Schreiben Sie den Text über die Entwicklung des Österreichischen Kultur-Service im Anschluss an seinen letzten Satz weiter.
---------- Extrahierter Text ----------
Ermüdet von den zahlreichen politischen, aber auch institutionellen Kämpfen schienen Mitte der 1980er Jahre (die 13jährige Alleinregierung der SPÖ war 1983 an ihr Ende gekommen) die Kräfte zur überfälligen Weiterentwicklung des ÖKS weitgehend zum Erliegen gekommen zu sein. Der Kurzeit-Unterrichts- und Kulturminister Herbert Moritz verstand sich als gestandener Föderalist aus Salzburg. Als solcher wollte er den ÖKS in seine engere Heimat verlegen, schließlich gab er sich damit zufrieden, den ÖKS einem verdienten Betreiber einer Kulturinitiative in St. Johann in Pongau zu überantworten. Dieser aber sah sich schon nach kurzer Zeit auf dem glatten Parkett der Wiener Hochbürokratie überfordert und warf bereits neun Monate nach seiner Bestellung das Handtuch. Als Hilde Hawlicek 1987 ihr Amt als Unterrichts- und Kunstministerin antrat, übernahm sie auch einen überfälligen Torso namens Österreichischer Kultur-Service, um sich mit meiner Bestellung zu einer pragmatischen Lösung zu entschließen, die da hieß: Also probieren wir es halt noch einmal.
---------- Gezeigte Auflistung ----------
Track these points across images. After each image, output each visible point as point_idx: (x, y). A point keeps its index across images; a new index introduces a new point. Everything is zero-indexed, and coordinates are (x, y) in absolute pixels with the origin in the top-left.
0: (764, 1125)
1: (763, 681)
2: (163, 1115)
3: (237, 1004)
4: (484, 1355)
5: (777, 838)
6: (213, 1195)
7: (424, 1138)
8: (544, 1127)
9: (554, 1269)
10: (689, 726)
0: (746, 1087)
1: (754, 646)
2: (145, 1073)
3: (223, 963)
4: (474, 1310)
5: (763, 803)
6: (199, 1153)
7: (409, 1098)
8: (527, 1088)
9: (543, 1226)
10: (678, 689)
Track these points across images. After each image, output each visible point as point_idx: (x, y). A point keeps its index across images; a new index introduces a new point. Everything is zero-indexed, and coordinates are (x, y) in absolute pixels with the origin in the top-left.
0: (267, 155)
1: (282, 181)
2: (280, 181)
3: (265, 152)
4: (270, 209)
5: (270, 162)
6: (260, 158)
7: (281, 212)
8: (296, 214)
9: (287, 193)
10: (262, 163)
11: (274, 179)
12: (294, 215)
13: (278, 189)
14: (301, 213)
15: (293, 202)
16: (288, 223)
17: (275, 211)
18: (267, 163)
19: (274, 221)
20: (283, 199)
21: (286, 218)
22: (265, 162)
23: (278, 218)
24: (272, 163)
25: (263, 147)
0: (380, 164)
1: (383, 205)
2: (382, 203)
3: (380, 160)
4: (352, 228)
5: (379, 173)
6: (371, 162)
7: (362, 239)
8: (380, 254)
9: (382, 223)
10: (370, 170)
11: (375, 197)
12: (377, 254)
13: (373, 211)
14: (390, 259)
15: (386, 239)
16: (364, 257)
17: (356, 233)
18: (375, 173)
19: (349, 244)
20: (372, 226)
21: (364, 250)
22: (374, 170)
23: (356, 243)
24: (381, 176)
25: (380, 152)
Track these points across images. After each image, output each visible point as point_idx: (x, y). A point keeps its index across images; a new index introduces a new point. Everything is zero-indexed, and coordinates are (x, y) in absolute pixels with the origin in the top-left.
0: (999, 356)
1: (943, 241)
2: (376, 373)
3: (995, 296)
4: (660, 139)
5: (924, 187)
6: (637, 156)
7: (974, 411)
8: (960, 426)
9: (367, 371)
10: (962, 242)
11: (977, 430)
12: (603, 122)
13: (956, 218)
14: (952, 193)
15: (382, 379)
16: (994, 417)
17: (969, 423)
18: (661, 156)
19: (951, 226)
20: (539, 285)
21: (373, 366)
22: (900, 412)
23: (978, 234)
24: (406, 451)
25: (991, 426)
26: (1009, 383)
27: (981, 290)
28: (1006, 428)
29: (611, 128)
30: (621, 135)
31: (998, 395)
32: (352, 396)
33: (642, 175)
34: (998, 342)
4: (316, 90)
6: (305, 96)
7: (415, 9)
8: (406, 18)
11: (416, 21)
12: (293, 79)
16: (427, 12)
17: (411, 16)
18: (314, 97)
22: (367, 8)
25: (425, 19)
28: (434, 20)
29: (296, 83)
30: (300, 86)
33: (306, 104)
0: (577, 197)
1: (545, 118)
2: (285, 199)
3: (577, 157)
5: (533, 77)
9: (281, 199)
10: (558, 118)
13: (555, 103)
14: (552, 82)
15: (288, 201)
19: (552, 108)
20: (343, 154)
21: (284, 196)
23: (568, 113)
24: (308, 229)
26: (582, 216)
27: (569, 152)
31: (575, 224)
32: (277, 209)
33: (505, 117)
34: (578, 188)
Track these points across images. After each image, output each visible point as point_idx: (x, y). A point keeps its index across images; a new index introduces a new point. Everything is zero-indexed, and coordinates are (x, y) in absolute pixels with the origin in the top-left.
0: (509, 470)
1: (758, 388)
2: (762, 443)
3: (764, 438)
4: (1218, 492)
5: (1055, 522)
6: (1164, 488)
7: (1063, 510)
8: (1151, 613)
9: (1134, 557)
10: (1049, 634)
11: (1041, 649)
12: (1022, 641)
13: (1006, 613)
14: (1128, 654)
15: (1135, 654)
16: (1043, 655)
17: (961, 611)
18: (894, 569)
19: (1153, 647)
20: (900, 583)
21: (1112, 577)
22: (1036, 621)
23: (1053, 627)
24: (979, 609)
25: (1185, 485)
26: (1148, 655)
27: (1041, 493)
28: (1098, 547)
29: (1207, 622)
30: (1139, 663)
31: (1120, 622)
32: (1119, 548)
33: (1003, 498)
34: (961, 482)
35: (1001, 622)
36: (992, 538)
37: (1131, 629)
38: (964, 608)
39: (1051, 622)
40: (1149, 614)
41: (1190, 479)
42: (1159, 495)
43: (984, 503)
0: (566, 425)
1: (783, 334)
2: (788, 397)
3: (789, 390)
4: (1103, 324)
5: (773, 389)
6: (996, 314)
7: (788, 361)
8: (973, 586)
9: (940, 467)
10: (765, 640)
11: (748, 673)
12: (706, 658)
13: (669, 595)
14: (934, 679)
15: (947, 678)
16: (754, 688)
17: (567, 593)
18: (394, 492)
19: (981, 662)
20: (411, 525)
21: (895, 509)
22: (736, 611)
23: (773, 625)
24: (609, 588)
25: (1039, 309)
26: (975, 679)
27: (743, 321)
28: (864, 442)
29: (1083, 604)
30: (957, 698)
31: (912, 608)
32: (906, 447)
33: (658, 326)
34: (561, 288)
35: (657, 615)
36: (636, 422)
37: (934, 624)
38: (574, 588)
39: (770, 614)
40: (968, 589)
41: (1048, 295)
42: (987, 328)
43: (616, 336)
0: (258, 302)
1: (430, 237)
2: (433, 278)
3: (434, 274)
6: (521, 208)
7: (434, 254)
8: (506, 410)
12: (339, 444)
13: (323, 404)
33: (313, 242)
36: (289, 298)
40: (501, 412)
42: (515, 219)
----------
Antwort:
Der holprige Start: Weniger Förderung, weniger Personal, Übersiedlung ins Souterrain
Und so saß ich mit einigen wenig übergebliebene Kolleg*innen im Büro in einem oberen Stockwerk Taborstrasse 20 zusammen, um den Laden noch einmal flott zu kriegen. Dabei waren die Startauflagen alles andere als günstig: Seitens des Ministeriums lauteten die Auflagen: Kürzung des Budgets, Kündigung zweier Mitarbeiter, Übersiedlung des Büros in ein Einraumbüro im Souterrain des Hauses Wipplingerstrasse 28.
Es half wenig, gegen diese Vorgaben noch einmal aufzubegehren, auch mir fehlte weitgehend der Durchblick in den bürokratischen Entscheidungsfindungen. Also fanden wir uns wieder am Mittagstisch, um gemeinsam die Post zu bearbeiten, die im Wesentlichen darin bestand, die unterzeichneten Wertscheine der Schulen für die Dialogveranstaltungen mit den Honorarnoten der Künstler*innen zusammen zu führen, um danach das Geld an die Künstler*innen zu überweisen. Daneben ratterte ein Atari-Computer der ersten Generation, der in einem 12-Stunden-Act tausend Etiketten für das Zeitungsabo ausdruckte.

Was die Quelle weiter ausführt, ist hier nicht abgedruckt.